Me puse en pie con lentitud, apoyando las manos en las rodillas como si fuera una anciana y escondí la carta del anticuario en el bolsillo de mi falda.

– No voy a discutir este asunto contigo, Fernanda. Espero que no vuelvas a preguntarme sobre ello. Es algo que no te concierne.

– Pero yo tengo dinero, tía -protestó. A veces mi sobrina me despertaba algo parecido a la ternura, aunque sólo con mirarla se me pasaba; su cara era idéntica a la de mi hermana Carmen.

– Tu dinero está retenido hasta que cumplas veintitrés años, niña. Ni tú ni yo podemos tocarlo, así que olvida todo este asunto. -Me alejé de ella en dirección al pabellón de los dormitorios.

– ¿Quiere decir que voy a pasar necesidades y penurias durante seis años teniendo, como tengo, la herencia de mis padres?

Ahora sí. Ahora era la digna hija de su madre y nieta de su abuela. Sin parar de caminar, sonreí dolorosamente.

– Te servirá para convertirte en una persona mejor.

No me sorprendió nada escuchar el golpe seco de una patada contra el suelo. También era un célebre sonido familiar.

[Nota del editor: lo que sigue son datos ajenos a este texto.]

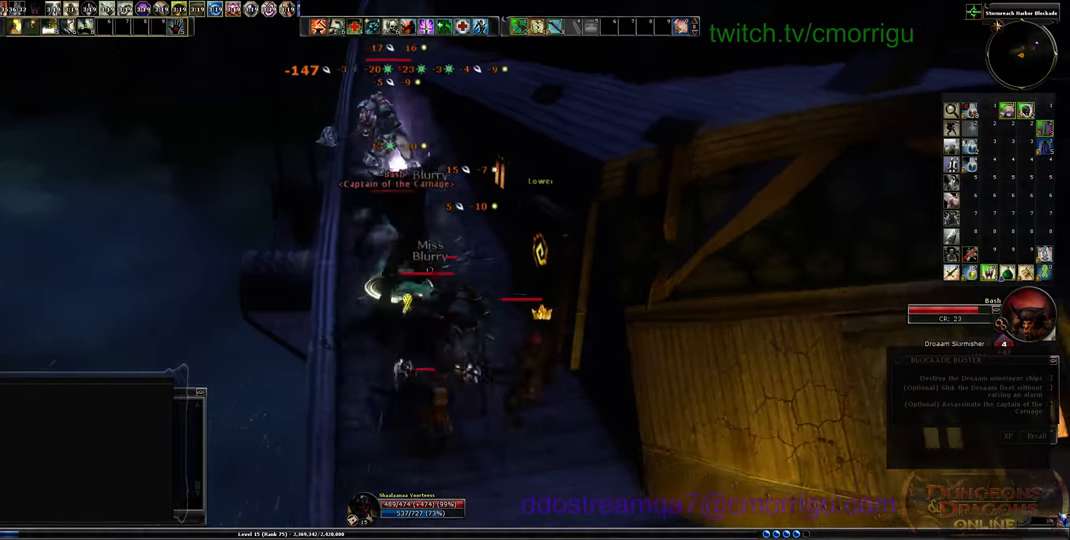
{"keys": [], "events": [[33, "1", "down"], [33, "s", "up"], [233, "1", "up"]]}
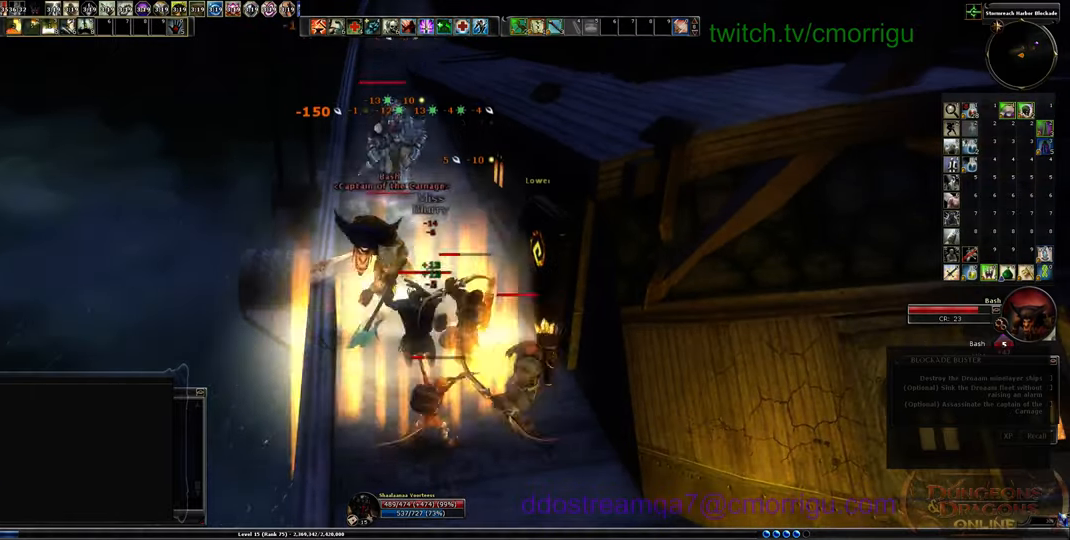
{"keys": ["1"], "events": [[433, "1", "down"]]}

Sentada, por fin, en el interior de la cama china, protegida del mundo por la preciosa cortina de seda que dejaba pasar la luz de las lámparas, abrí el sobre del anticuario con manos temblorosas sintiendo un hormigueo de miedo en los brazos y las piernas. Sin embargo, la carta sólo contenía una nota y, además, muy breve: «Por favor, acuda cuanto antes al Shanghai Club.» Estaba firmada por el señor Jiang y escrita con una elegante y anticuada caligrafía francesa que no podía ser más que del anticuario… Bueno, salvo que resultara una falsificación y me la hubiera enviado la Banda Verde, posibilidad que analicé cuidadosamente mientras me vestía a toda prisa y le pedía a la señora Zhong que diera de cenar a la niña. Estaba tan aterrada que, sinceramente, no era capaz de juzgar nada con claridad. Las cosas más absurdas se abrían paso con naturalidad, lo extraordinario había entrado a formar parte de lo cotidiano y ahí estaba yo, un sábado por la noche, en China, acudiendo por segunda vez en el mismo día, y como si fuera la cosa más normal del mundo, a una cita que podía suponer un riesgo real para mi vida. Había entrado, supongo, en una espiral de locura y, aunque quien me esperase en la habitación de Tichborne fuera el peligroso Surcos Huang acompañado por los eunucos de la Ciudad Prohibida y los imperialistas japoneses, peor sería no acudir si es que realmente era el anticuario quien me había convocado. Podía haber sucedido cualquier cosa durante la entrega del cofre, así que, a riesgo de sufrir un corte en los tendones de las rodillas, tenía que presentarme en el Shanghai Club.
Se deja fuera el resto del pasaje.